Utilization of blockchain for data leverage was further enhanced by the authors of [40]. The researchers investigate the impact of blockchain technology on CE, through the different levels of the ReSOLVE framework, developed by the Ellen McArthur Foundation, and further supported by a number of real-life use-case implementations. The majority of blockchain solutions are related to smart contracts for automated secure transactions and leveraging the information flow throughout supply chains while providing traceability and transparency during data curation phases. However, the authors emphasize that blockchain effectiveness varies depending on the type of industry and application requirements, and suggest proper preparation for selecting suitable digital technologies.

Fig. 1
figure 1

Updated CE framework with implemented DPP characteristics

Another perspective about blockchain as part of a sustainable transition in leveraging circular data was presented in [41]. The author states that sustainability should be adopted by all interconnected stakeholders in order to produce fully transparent and sustainable products and services. Moreover, assurance of common goals and leveraged data is essential and manageable through Blockchain technology. In the case of DPPs, a product’s data can be stored with specified IDs in a blockchain, supporting the process of management and secure tracking of information of interest for the rest of the circular chain actors.
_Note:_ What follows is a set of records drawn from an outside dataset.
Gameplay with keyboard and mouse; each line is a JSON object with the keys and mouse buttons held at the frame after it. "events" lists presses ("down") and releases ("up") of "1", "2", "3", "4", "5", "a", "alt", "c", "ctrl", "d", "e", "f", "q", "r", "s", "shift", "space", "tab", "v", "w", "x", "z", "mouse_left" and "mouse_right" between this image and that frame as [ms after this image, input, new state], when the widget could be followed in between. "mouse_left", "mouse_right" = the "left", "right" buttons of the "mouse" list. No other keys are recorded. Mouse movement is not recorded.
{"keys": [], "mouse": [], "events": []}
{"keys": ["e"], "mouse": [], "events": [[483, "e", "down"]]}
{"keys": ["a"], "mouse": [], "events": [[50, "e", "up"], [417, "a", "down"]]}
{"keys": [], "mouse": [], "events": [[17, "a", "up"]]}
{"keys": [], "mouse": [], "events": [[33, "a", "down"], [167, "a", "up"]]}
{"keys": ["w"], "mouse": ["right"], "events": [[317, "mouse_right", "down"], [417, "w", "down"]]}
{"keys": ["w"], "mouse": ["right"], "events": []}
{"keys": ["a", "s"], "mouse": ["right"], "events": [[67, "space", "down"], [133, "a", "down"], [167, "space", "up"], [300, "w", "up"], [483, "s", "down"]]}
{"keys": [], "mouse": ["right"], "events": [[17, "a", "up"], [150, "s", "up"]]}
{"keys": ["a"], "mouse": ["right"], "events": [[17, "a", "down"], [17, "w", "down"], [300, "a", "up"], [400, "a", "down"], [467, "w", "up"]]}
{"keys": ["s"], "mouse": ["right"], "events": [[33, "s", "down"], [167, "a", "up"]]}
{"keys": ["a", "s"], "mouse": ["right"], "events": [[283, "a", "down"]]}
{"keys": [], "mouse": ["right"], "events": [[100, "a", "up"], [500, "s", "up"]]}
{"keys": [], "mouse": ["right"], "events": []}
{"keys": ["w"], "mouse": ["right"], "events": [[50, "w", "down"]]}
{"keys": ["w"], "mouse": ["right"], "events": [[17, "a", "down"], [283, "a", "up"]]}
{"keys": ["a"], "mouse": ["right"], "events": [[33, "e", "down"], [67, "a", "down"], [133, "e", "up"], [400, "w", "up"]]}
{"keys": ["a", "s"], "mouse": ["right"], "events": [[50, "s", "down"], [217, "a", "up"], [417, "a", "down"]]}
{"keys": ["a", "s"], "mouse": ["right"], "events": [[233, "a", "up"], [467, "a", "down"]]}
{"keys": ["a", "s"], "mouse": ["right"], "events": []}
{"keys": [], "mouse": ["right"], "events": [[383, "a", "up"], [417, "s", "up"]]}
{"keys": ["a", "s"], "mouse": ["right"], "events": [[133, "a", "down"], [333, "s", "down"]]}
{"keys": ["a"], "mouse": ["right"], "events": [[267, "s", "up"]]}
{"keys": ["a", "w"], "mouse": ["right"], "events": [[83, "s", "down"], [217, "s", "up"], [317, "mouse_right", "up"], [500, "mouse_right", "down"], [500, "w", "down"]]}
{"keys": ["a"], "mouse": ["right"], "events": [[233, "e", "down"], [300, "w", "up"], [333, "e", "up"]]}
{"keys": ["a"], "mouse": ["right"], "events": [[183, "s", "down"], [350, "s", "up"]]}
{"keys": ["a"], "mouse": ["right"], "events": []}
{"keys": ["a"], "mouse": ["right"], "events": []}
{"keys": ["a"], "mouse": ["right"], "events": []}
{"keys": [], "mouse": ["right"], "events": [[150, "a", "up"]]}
A different approach was suggested in [42], proposing a specified technique as part of data pipelines in digital CE frameworks and systems. The corresponding technique called piggybacking focuses on the separation of business data from the generated dataset, and their utilization for completely different purposes such as potential regulations, risk analysis, and compliance with government policies. The authors clarify that default data pipelines are structured and designed for interconnection and visibility between clients and producers, while pipelines supporting piggybacking require architectural extensions and blockchain characteristics for enhanced visibility of production chains, re-functionalities e.g, recycling, reshare, reuse, and DPPs that are attached to each product and services.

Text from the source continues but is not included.